<<<<

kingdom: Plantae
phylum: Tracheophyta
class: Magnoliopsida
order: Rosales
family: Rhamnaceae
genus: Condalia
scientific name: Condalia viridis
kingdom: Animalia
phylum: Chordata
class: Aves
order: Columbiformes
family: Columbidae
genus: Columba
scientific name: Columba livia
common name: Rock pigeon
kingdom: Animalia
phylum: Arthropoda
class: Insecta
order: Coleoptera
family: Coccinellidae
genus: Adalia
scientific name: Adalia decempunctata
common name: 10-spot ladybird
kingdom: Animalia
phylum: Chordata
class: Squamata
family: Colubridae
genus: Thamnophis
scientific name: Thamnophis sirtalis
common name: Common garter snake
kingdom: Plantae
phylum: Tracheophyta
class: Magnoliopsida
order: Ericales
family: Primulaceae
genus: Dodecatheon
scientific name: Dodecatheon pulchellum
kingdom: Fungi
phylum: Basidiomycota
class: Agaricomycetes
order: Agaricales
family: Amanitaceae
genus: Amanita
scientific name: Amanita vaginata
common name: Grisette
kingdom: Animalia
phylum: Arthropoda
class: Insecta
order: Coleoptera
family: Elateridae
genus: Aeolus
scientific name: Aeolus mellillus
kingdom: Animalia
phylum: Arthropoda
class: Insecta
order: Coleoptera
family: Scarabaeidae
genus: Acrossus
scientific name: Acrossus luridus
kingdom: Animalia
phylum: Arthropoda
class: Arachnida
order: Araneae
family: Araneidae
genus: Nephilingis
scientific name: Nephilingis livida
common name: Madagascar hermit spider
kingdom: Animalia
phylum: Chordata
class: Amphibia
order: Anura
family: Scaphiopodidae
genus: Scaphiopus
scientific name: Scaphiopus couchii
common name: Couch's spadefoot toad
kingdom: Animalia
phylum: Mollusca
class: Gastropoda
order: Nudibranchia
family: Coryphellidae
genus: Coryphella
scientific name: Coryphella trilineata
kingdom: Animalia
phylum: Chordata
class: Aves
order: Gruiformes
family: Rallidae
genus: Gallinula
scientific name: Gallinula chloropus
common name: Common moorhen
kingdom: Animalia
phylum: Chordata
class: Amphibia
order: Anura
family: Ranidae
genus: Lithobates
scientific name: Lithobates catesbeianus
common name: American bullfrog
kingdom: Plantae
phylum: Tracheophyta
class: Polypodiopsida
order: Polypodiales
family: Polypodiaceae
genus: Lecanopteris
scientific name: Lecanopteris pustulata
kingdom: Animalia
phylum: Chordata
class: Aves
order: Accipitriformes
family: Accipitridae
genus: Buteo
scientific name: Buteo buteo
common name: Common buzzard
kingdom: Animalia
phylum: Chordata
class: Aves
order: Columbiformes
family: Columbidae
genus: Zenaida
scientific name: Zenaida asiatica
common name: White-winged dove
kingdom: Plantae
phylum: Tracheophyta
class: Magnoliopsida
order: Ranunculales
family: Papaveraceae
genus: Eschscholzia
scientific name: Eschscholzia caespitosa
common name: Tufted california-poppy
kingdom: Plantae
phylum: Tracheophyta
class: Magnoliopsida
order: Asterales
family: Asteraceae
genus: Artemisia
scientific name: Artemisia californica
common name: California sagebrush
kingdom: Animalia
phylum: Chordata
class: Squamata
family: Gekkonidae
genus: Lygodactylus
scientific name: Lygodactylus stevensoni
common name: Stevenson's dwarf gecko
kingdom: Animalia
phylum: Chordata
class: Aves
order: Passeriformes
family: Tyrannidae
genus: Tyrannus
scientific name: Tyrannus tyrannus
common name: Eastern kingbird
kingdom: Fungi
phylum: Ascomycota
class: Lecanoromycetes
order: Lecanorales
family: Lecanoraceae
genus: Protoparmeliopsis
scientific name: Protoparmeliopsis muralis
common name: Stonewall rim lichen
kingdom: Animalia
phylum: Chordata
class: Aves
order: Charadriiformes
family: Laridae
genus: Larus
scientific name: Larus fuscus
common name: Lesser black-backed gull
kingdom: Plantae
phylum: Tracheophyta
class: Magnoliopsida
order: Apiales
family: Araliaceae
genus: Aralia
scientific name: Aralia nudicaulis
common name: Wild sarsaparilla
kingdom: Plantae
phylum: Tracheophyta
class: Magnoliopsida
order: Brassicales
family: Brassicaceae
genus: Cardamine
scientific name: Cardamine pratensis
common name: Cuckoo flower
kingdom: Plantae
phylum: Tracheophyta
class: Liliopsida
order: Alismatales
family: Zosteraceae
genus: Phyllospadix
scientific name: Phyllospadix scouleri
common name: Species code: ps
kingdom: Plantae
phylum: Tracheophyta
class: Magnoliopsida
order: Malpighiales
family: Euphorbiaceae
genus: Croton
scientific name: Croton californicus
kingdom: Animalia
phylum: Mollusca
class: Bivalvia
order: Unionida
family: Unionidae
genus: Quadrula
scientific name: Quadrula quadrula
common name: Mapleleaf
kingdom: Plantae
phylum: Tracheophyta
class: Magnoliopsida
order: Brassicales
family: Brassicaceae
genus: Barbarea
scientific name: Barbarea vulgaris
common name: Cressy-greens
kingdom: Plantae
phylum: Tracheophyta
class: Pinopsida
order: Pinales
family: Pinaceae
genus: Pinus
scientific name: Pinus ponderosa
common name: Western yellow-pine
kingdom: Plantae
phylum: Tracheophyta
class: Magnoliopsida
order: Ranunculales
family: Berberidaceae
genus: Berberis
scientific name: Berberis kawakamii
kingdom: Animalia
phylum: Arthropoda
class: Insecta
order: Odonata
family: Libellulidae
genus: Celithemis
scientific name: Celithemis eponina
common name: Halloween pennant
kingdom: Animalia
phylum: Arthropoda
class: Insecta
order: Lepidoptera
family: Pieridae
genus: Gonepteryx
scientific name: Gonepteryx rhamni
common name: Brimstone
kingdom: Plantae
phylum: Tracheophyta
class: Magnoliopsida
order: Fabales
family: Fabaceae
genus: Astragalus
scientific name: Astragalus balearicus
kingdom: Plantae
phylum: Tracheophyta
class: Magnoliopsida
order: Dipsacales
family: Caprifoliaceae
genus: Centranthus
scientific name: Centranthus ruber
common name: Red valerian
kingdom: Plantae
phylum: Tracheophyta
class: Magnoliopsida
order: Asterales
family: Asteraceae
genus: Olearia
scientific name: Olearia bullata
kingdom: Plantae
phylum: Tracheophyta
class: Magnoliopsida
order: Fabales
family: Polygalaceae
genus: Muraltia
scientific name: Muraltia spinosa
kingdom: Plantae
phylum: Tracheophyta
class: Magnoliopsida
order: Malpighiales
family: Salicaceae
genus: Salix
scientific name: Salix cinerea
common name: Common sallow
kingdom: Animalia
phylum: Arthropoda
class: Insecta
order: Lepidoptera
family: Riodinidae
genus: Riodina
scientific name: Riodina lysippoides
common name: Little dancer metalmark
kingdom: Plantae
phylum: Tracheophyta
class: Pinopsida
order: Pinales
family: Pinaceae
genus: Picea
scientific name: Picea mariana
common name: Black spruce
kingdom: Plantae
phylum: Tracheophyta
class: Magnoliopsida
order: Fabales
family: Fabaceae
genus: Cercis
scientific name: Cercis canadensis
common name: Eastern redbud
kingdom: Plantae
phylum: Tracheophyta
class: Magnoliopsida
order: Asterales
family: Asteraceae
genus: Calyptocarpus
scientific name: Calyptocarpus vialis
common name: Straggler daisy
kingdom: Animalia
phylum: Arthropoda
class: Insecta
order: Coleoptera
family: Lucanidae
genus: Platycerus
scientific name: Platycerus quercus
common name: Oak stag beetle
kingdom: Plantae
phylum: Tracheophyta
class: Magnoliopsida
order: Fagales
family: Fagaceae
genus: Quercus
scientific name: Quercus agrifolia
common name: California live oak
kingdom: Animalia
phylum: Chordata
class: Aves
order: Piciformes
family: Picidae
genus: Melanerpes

>>>>

Task directions - Please repeat every line of the entries above word for word, keeping the original order.

Finished exercise -
kingdom: Plantae
phylum: Tracheophyta
class: Magnoliopsida
order: Rosales
family: Rhamnaceae
genus: Condalia
scientific name: Condalia viridis
kingdom: Animalia
phylum: Chordata
class: Aves
order: Columbiformes
family: Columbidae
genus: Columba
scientific name: Columba livia
common name: Rock pigeon
kingdom: Animalia
phylum: Arthropoda
class: Insecta
order: Coleoptera
family: Coccinellidae
genus: Adalia
scientific name: Adalia decempunctata
common name: 10-spot ladybird
kingdom: Animalia
phylum: Chordata
class: Squamata
family: Colubridae
genus: Thamnophis
scientific name: Thamnophis sirtalis
common name: Common garter snake
kingdom: Plantae
phylum: Tracheophyta
class: Magnoliopsida
order: Ericales
family: Primulaceae
genus: Dodecatheon
scientific name: Dodecatheon pulchellum
kingdom: Fungi
phylum: Basidiomycota
class: Agaricomycetes
order: Agaricales
family: Amanitaceae
genus: Amanita
scientific name: Amanita vaginata
common name: Grisette
kingdom: Animalia
phylum: Arthropoda
class: Insecta
order: Coleoptera
family: Elateridae
genus: Aeolus
scientific name: Aeolus mellillus
kingdom: Animalia
phylum: Arthropoda
class: Insecta
order: Coleoptera
family: Scarabaeidae
genus: Acrossus
scientific name: Acrossus luridus
kingdom: Animalia
phylum: Arthropoda
class: Arachnida
order: Araneae
family: Araneidae
genus: Nephilingis
scientific name: Nephilingis livida
common name: Madagascar hermit spider
kingdom: Animalia
phylum: Chordata
class: Amphibia
order: Anura
family: Scaphiopodidae
genus: Scaphiopus
scientific name: Scaphiopus couchii
common name: Couch's spadefoot toad
kingdom: Animalia
phylum: Mollusca
class: Gastropoda
order: Nudibranchia
family: Coryphellidae
genus: Coryphella
scientific name: Coryphella trilineata
kingdom: Animalia
phylum: Chordata
class: Aves
order: Gruiformes
family: Rallidae
genus: Gallinula
scientific name: Gallinula chloropus
common name: Common moorhen
kingdom: Animalia
phylum: Chordata
class: Amphibia
order: Anura
family: Ranidae
genus: Lithobates
scientific name: Lithobates catesbeianus
common name: American bullfrog
kingdom: Plantae
phylum: Tracheophyta
class: Polypodiopsida
order: Polypodiales
family: Polypodiaceae
genus: Lecanopteris
scientific name: Lecanopteris pustulata
kingdom: Animalia
phylum: Chordata
class: Aves
order: Accipitriformes
family: Accipitridae
genus: Buteo
scientific name: Buteo buteo
common name: Common buzzard
kingdom: Animalia
phylum: Chordata
class: Aves
order: Columbiformes
family: Columbidae
genus: Zenaida
scientific name: Zenaida asiatica
common name: White-winged dove
kingdom: Plantae
phylum: Tracheophyta
class: Magnoliopsida
order: Ranunculales
family: Papaveraceae
genus: Eschscholzia
scientific name: Eschscholzia caespitosa
common name: Tufted california-poppy
kingdom: Plantae
phylum: Tracheophyta
class: Magnoliopsida
order: Asterales
family: Asteraceae
genus: Artemisia
scientific name: Artemisia californica
common name: California sagebrush
kingdom: Animalia
phylum: Chordata
class: Squamata
family: Gekkonidae
genus: Lygodactylus
scientific name: Lygodactylus stevensoni
common name: Stevenson's dwarf gecko
kingdom: Animalia
phylum: Chordata
class: Aves
order: Passeriformes
family: Tyrannidae
genus: Tyrannus
scientific name: Tyrannus tyrannus
common name: Eastern kingbird
kingdom: Fungi
phylum: Ascomycota
class: Lecanoromycetes
order: Lecanorales
family: Lecanoraceae
genus: Protoparmeliopsis
scientific name: Protoparmeliopsis muralis
common name: Stonewall rim lichen
kingdom: Animalia
phylum: Chordata
class: Aves
order: Charadriiformes
family: Laridae
genus: Larus
scientific name: Larus fuscus
common name: Lesser black-backed gull
kingdom: Plantae
phylum: Tracheophyta
class: Magnoliopsida
order: Apiales
family: Araliaceae
genus: Aralia
scientific name: Aralia nudicaulis
common name: Wild sarsaparilla
kingdom: Plantae
phylum: Tracheophyta
class: Magnoliopsida
order: Brassicales
family: Brassicaceae
genus: Cardamine
scientific name: Cardamine pratensis
common name: Cuckoo flower
kingdom: Plantae
phylum: Tracheophyta
class: Liliopsida
order: Alismatales
family: Zosteraceae
genus: Phyllospadix
scientific name: Phyllospadix scouleri
common name: Species code: ps
kingdom: Plantae
phylum: Tracheophyta
class: Magnoliopsida
order: Malpighiales
family: Euphorbiaceae
genus: Croton
scientific name: Croton californicus
kingdom: Animalia
phylum: Mollusca
class: Bivalvia
order: Unionida
family: Unionidae
genus: Quadrula
scientific name: Quadrula quadrula
common name: Mapleleaf
kingdom: Plantae
phylum: Tracheophyta
class: Magnoliopsida
order: Brassicales
family: Brassicaceae
genus: Barbarea
scientific name: Barbarea vulgaris
common name: Cressy-greens
kingdom: Plantae
phylum: Tracheophyta
class: Pinopsida
order: Pinales
family: Pinaceae
genus: Pinus
scientific name: Pinus ponderosa
common name: Western yellow-pine
kingdom: Plantae
phylum: Tracheophyta
class: Magnoliopsida
order: Ranunculales
family: Berberidaceae
genus: Berberis
scientific name: Berberis kawakamii
kingdom: Animalia
phylum: Arthropoda
class: Insecta
order: Odonata
family: Libellulidae
genus: Celithemis
scientific name: Celithemis eponina
common name: Halloween pennant
kingdom: Animalia
phylum: Arthropoda
class: Insecta
order: Lepidoptera
family: Pieridae
genus: Gonepteryx
scientific name: Gonepteryx rhamni
common name: Brimstone
kingdom: Plantae
phylum: Tracheophyta
class: Magnoliopsida
order: Fabales
family: Fabaceae
genus: Astragalus
scientific name: Astragalus balearicus
kingdom: Plantae
phylum: Tracheophyta
class: Magnoliopsida
order: Dipsacales
family: Caprifoliaceae
genus: Centranthus
scientific name: Centranthus ruber
common name: Red valerian
kingdom: Plantae
phylum: Tracheophyta
class: Magnoliopsida
order: Asterales
family: Asteraceae
genus: Olearia
scientific name: Olearia bullata
kingdom: Plantae
phylum: Tracheophyta
class: Magnoliopsida
order: Fabales
family: Polygalaceae
genus: Muraltia
scientific name: Muraltia spinosa
kingdom: Plantae
phylum: Tracheophyta
class: Magnoliopsida
order: Malpighiales
family: Salicaceae
genus: Salix
scientific name: Salix cinerea
common name: Common sallow
kingdom: Animalia
phylum: Arthropoda
class: Insecta
order: Lepidoptera
family: Riodinidae
genus: Riodina
scientific name: Riodina lysippoides
common name: Little dancer metalmark
kingdom: Plantae
phylum: Tracheophyta
class: Pinopsida
order: Pinales
family: Pinaceae
genus: Picea
scientific name: Picea mariana
common name: Black spruce
kingdom: Plantae
phylum: Tracheophyta
class: Magnoliopsida
order: Fabales
family: Fabaceae
genus: Cercis
scientific name: Cercis canadensis
common name: Eastern redbud
kingdom: Plantae
phylum: Tracheophyta
class: Magnoliopsida
order: Asterales
family: Asteraceae
genus: Calyptocarpus
scientific name: Calyptocarpus vialis
common name: Straggler daisy
kingdom: Animalia
phylum: Arthropoda
class: Insecta
order: Coleoptera
family: Lucanidae
genus: Platycerus
scientific name: Platycerus quercus
common name: Oak stag beetle
kingdom: Plantae
phylum: Tracheophyta
class: Magnoliopsida
order: Fagales
family: Fagaceae
genus: Quercus
scientific name: Quercus agrifolia
common name: California live oak
kingdom: Animalia
phylum: Chordata
class: Aves
order: Piciformes
family: Picidae
genus: Melanerpes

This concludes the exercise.